Photo of the Week.. Asteroid 1998 JK, newly named as "Asteroid 17581 Kaler," lies at the center of the left hand image. At the right are sequential overlayed images that show the asteroid's motion over a three-hour period. Since 17851 Kaler (a 5-10 km rock at the inner edge of the main asteroid belt) is in these images close to opposition, the motion is east to west, that is, left to right. Images from the Near-Earth Asteroid Tracking Project, Near-Earth Object Program.

Astronomy news for the week starting Friday, August 6, 2004.

The week begins with an almost third quarter Moon, the phase reached on Saturday, August 7. From that point on, our satellite wanes through crescent toward new, which it passes next week. The end of the week sees the slimming crescent moving through Taurus and Gemini as it visits both Venus and Saturn . The morning of Wednesday the 11th, the Moon will appear well above brilliant Venus (which now rises shortly before 3 AM Daylight Time), while the following morning the Moon will be to the left of the planet. With luck, the morning of Friday the 13th will be clear for us to see the Moon passing between Pollux in Gemini (to the left of the Moon) and Saturn (to the right), the trio plus the other stars of Gemini (and of course Venus!) making a fine sight. Of the bright planets, in the evening we can really see only Jupiter, which is getting more difficult observe in bright western twilight. The ancient planets (those known since ancient times) are in fact are all pretty much bundled in the direction of the Sun, Saturn and Venus to the west of it, Jupiter, Mars, and Mercury in a tight group to the east of it, the latter two effectively invisible.

This is the week not for planets, however, but for the famed Perseid meteor shower, which peaks on the morning of Thursday, August 12. To our great advantage, the Moon will not be a factor in lighting the sky, allowing the fainter meteors to be seen. The shower, which may yield one or two meteors a minute, is caused by debris from Comet Swift-Tuttle, which orbits the Sun every 130 years on a long looping path, and last passed into the inner Solar System only a dozen years ago. The stream of little particles -- not much more than grains of sand or small fragile rocks -- follows along the cometary orbit. When our Earth plows through the swarm, perspective makes the meteors (streaks of light caused by the particles hitting our atmosphere tens of miles high and heating up) appear to come out of the constellation Perseus, hence the name. The best place to look, from the darkest site you can find, is however always straight up. The Perseid shower is one of the best of the year, and one that you don't need to wear a winter coat for.
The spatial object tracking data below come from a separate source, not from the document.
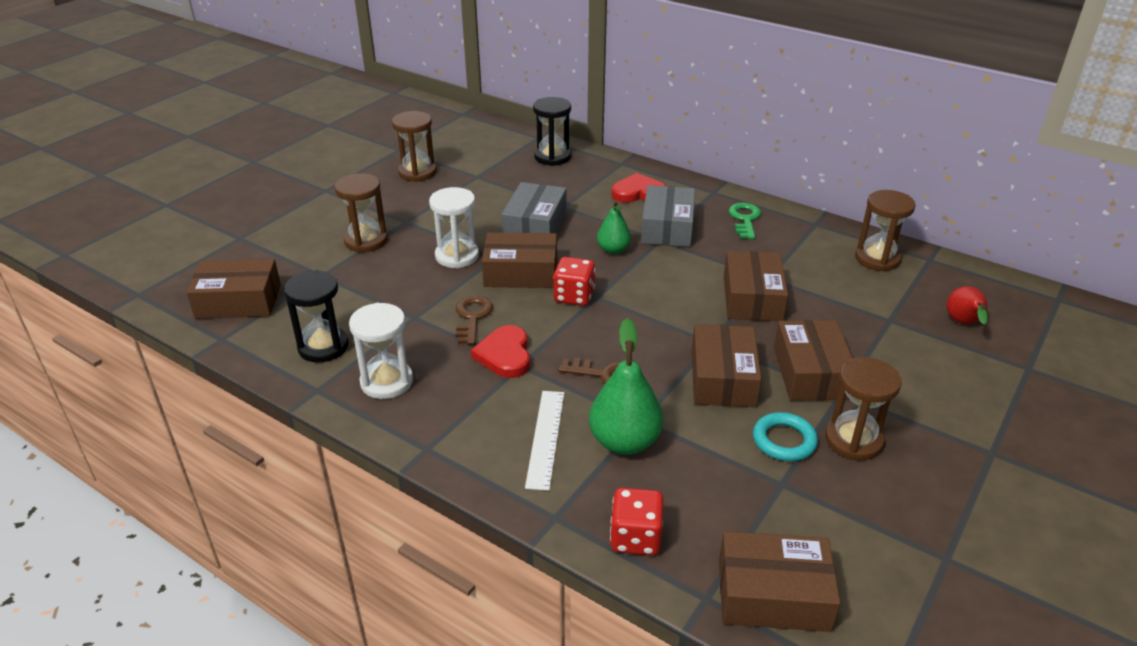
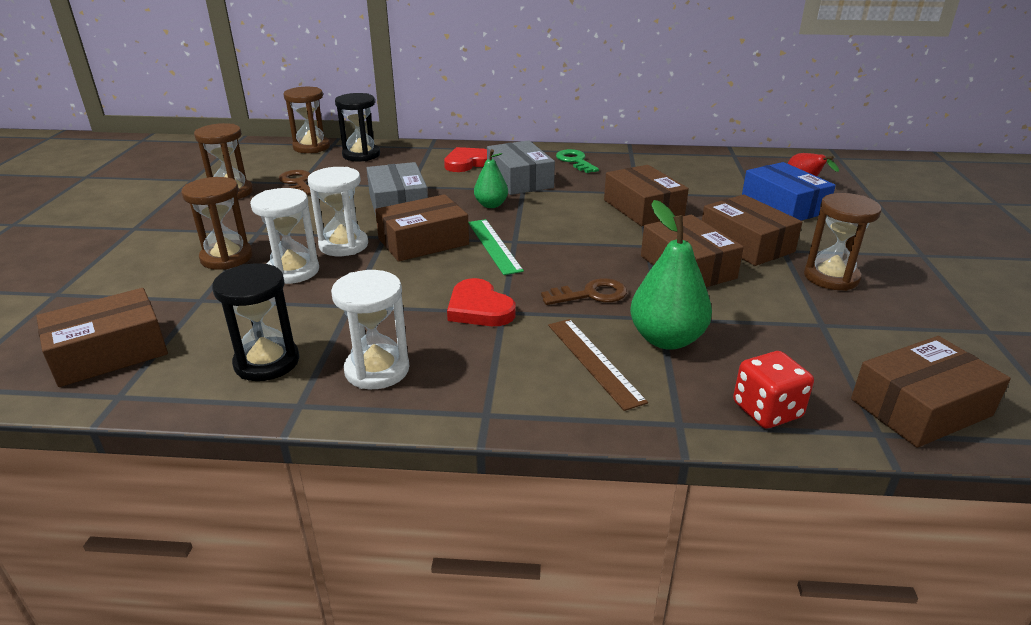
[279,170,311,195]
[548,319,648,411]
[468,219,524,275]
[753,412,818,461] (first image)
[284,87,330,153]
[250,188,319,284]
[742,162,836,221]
Find Arcturus, the bright orange star now to the west in the evening. Then look close to overhead for an equally bright but white star, Vega. Draw a line from Arcturus to Vega and find two classic northern constellations, first Corona Borealis, the Northern Crown, and then Hercules, the representation of the great Hero of ancient Greek times. At the northern end of the latter a box of stars called the "Keystone," along the western line of which lies one of the great globular clusters of the sky, Messier 13, which is just visible to the naked eye.